» Auszug:
%%
12.07.2024 07:00:29 - dpa-AFX: Aufrüstung: Regierung erwartet keinen starken Widerstand

WASHINGTON/MOSKAU/PEKING (dpa-AFX) - Die Regierung von Bundeskanzler Olaf
Scholz (SPD) erwartet Verständnis der Menschen bei der Aufrüstung mit
weitreichenden US-Waffen in Deutschland. Auch Verteidigungsminister Boris
Pistorius (SPD) und Vize-Kanzler Robert Habeck (Grüne) vertrauen auf die
Einsicht, dass von Russland eine ernste Bedrohung ausgehe und darauf reagiert
werden müsse.

Am Rande des Nato-Gipfels in Washington war bekannt geworden, dass die USA
von 2026 an in Deutschland wieder Waffensysteme stationieren wollen, die weit
bis nach Russland reichen.

Darunter sollen Marschflugkörper vom Typ Tomahawk mit einer Reichweite von
bis zu 2500 Kilometern sein, die technisch gesehen auch nuklear bestückt sein
können, sowie Luftabwehrraketen vom Typ SM-6 und neu entwickelte
Hyperschallwaffen. Russland und China reagierten erbost auf die Ankündigung.

Scholz: Unglaubliche Aufrüstung in Russland

"Wir wissen, dass es eine unglaubliche Aufrüstung in Russland gegeben hat,
mit Waffen, die europäisches Territorium bedrohen", sagte Scholz am Rande des
Gipfels in Washington.

Zur Frage, ob er mit größerem Widerstand gegen die Rückkehr solcher
weitreichenden Waffen auch aus seiner eigenen Partei rechne, sagte Scholz:
"Diese Entscheidung ist lange vorbereitet und für alle, die sich mit
Sicherheits- und Friedenspolitik beschäftigen, keine wirkliche Überraschung."

Die Entscheidung lässt Erinnerungen an den Kalten Krieg wach werden. Scholz
hatte Anfang der 80er Jahre selbst als junger Sozialdemokrat gegen den
Nato-Doppelbeschluss protestiert, der unter anderem die Stationierung von
Mittelstrecken-Raketen vom Typ Pershing II vorsah, die nach dem Ende des Kalten
Krieges bis 1991 wieder abgezogen wurden.
%%
» Aufgabe 1:
Welche Waffensysteme wollen die USA laut der Meldung ab 2026 in Deutschland stationieren?
» Aufgabe 2:
Weshalb erwartet die Regierung nach der Meldung Verständnis der Menschen für die Aufrüstung?
Das anschließende Material steht in keinem Zusammenhang mit der Meldung.

» Gegebene Einträge:
%%
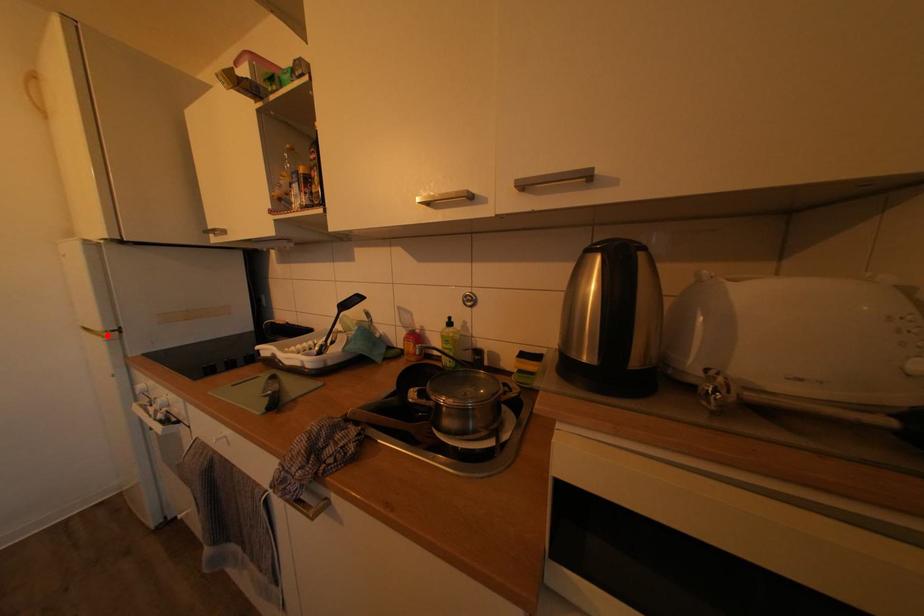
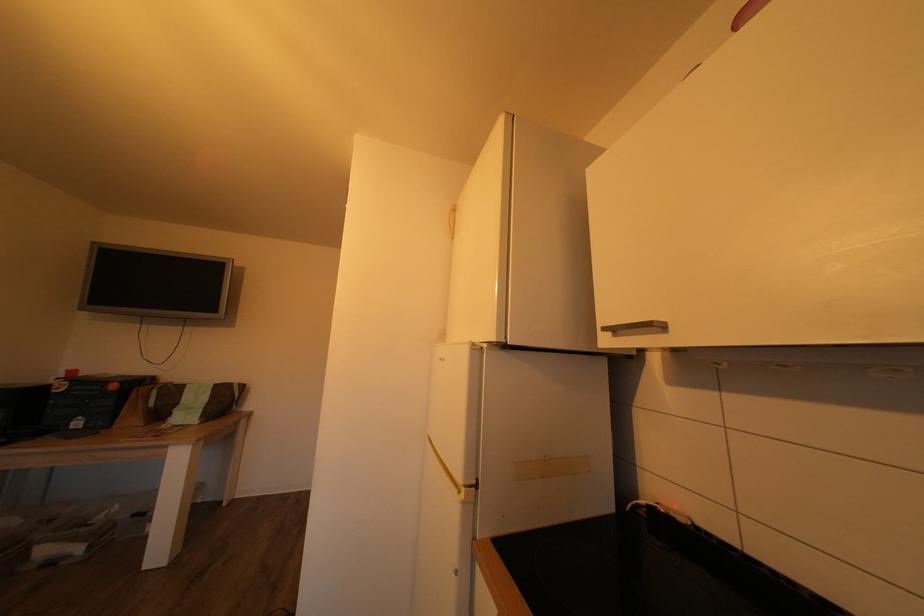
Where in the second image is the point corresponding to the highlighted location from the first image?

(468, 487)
%%
%%
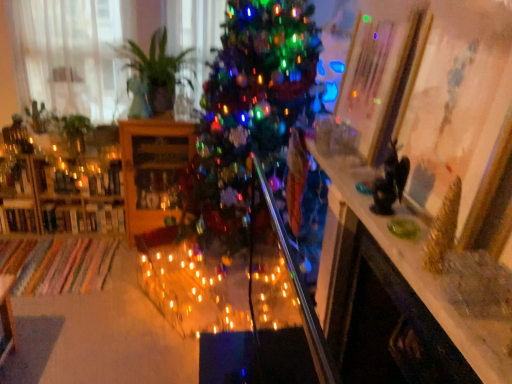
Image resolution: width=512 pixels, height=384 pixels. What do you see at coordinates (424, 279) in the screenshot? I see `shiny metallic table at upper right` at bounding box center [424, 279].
%%
» Antwortfeld 1:
Marschflugkörper vom Typ Tomahawk, Luftabwehrraketen vom Typ SM-6 und neu entwickelte Hyperschallwaffen.

» Antwortfeld 2:
Sie vertraut auf die Einsicht, dass von Russland eine ernste Bedrohung ausgeht, auf die reagiert werden muss. Scholz verweist dazu auf eine unglaubliche Aufrüstung in Russland mit Waffen, die europäisches Territorium bedrohen.